Unidos o muertos, como clamaban aquellos militares serbios a principios del siglo XX, instigadores de la llamada Mano Negra, esos funestos líderes interesados llevaron su absurda pretensión de confundir nación con Estado hasta el paroxismo nacionalista de la Gran Guerra y sus cerca de veinte millones de muertos enterrados por los imperialismos supremacistas de unas potencias incapaces de asumir la grandeza de una suma de identidades desiguales.
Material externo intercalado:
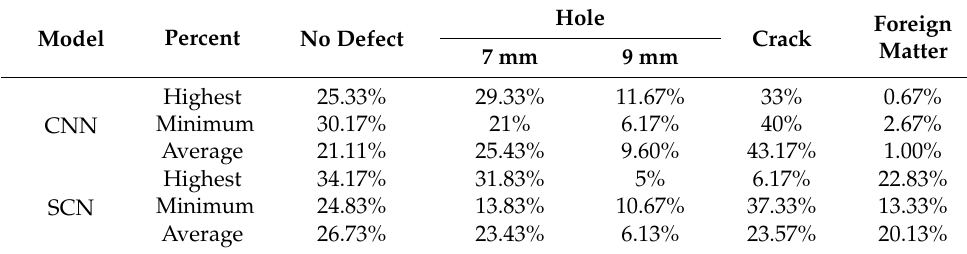
Table 8. Recognition results of the 5 mm hole defect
Ya fuera conquistando tierras incultas desde la atalaya de la prepotencia imbuida en la asunción religiosa y mesiánica más miserable, organizando sociedades somatizadas por una creencia arcana y oscura o exportando modelos políticos allá donde nada se ha enseñado, los seres humanos se han esforzado durante milenios para que la ortodoxia cristiana y mística, socialista y utópica, fascista y misérrima, capitalista y embaucadora, musulmana y sumisa, nos regale un futuro carente de imaginación, justo allí donde la esperanza está perdida.
En un mundo cada vez más próximo a otra regularización de la diversidad, este que suscribe no deja de sorprenderse por lo frecuente que siguen siendo las comunidades levantadas sobre una promesa miscelánea. Ya viva uno entre los anaranjados pinos de copa revirada, a la sombra de un encinar poblado por gamos diletantes, entre callejuelas de dos toesas y acacias señoronas o acostados entre cerro y collado; ya vea uno una romería fervorosa camino del puente de los Canales, una algarabía jocosa de blancas pelucas y jubones sedosos bajo el espantajo amorfo proyectado por la puerta del Barrio Bajo; la pertenencia a una singularidad nunca habrá de romper la coyunda de una comunidad comprometida con la defensa de cada una de las partes que la constituyen. Unidos y no muertos es como deberemos labrar un futuro cierto donde se pueda ser desigual; donde se pueda ser trino entre semejantes, extraño entre afines, nación sin tacha y Estado con naciones.